> **Records for the task**:
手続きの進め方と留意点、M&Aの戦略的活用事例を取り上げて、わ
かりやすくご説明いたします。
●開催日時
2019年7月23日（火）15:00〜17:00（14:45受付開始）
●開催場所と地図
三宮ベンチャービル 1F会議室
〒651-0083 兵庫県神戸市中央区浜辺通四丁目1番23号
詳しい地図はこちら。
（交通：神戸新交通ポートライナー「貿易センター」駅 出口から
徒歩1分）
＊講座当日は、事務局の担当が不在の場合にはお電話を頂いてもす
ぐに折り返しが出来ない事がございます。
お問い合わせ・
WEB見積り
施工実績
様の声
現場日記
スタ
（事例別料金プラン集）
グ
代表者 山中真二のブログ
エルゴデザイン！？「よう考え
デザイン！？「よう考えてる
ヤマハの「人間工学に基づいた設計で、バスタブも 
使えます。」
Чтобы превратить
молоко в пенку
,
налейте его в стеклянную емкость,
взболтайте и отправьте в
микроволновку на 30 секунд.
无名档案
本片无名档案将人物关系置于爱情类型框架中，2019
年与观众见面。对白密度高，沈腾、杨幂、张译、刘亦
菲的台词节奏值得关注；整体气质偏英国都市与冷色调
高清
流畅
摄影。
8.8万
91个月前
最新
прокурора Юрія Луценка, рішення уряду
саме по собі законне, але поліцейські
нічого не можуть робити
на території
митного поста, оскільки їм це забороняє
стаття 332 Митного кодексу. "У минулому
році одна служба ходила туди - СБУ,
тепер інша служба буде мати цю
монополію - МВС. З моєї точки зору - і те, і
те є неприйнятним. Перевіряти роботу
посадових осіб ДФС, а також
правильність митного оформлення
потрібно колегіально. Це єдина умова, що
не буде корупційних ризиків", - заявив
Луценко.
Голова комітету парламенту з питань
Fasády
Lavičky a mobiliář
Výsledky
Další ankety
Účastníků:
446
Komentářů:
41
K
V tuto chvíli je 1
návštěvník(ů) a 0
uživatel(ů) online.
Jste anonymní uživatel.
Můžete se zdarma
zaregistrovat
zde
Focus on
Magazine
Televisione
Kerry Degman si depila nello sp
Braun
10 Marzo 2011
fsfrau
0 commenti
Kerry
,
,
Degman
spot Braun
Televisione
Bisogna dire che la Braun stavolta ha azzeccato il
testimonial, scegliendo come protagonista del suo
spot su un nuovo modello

> **Work to be completed**:
What is needed is the full listing, reproduced exactly.

> **Exercise answer**:
手続きの進め方と留意点、M&Aの戦略的活用事例を取り上げて、わ
かりやすくご説明いたします。
●開催日時
2019年7月23日（火）15:00〜17:00（14:45受付開始）
●開催場所と地図
三宮ベンチャービル 1F会議室
〒651-0083 兵庫県神戸市中央区浜辺通四丁目1番23号
詳しい地図はこちら。
（交通：神戸新交通ポートライナー「貿易センター」駅 出口から
徒歩1分）
＊講座当日は、事務局の担当が不在の場合にはお電話を頂いてもす
ぐに折り返しが出来ない事がございます。
お問い合わせ・
WEB見積り
施工実績
様の声
現場日記
スタ
（事例別料金プラン集）
グ
代表者 山中真二のブログ
エルゴデザイン！？「よう考え
デザイン！？「よう考えてる
ヤマハの「人間工学に基づいた設計で、バスタブも 
使えます。」
Чтобы превратить
молоко в пенку
,
налейте его в стеклянную емкость,
взболтайте и отправьте в
микроволновку на 30 секунд.
无名档案
本片无名档案将人物关系置于爱情类型框架中，2019
年与观众见面。对白密度高，沈腾、杨幂、张译、刘亦
菲的台词节奏值得关注；整体气质偏英国都市与冷色调
高清
流畅
摄影。
8.8万
91个月前
最新
прокурора Юрія Луценка, рішення уряду
саме по собі законне, але поліцейські
нічого не можуть робити
на території
митного поста, оскільки їм це забороняє
стаття 332 Митного кодексу. "У минулому
році одна служба ходила туди - СБУ,
тепер інша служба буде мати цю
монополію - МВС. З моєї точки зору - і те, і
те є неприйнятним. Перевіряти роботу
посадових осіб ДФС, а також
правильність митного оформлення
потрібно колегіально. Це єдина умова, що
не буде корупційних ризиків", - заявив
Луценко.
Голова комітету парламенту з питань
Fasády
Lavičky a mobiliář
Výsledky
Další ankety
Účastníků:
446
Komentářů:
41
K
V tuto chvíli je 1
návštěvník(ů) a 0
uživatel(ů) online.
Jste anonymní uživatel.
Můžete se zdarma
zaregistrovat
zde
Focus on
Magazine
Televisione
Kerry Degman si depila nello sp
Braun
10 Marzo 2011
fsfrau
0 commenti
Kerry
,
,
Degman
spot Braun
Televisione
Bisogna dire che la Braun stavolta ha azzeccato il
testimonial, scegliendo come protagonista del suo
spot su un nuovo modello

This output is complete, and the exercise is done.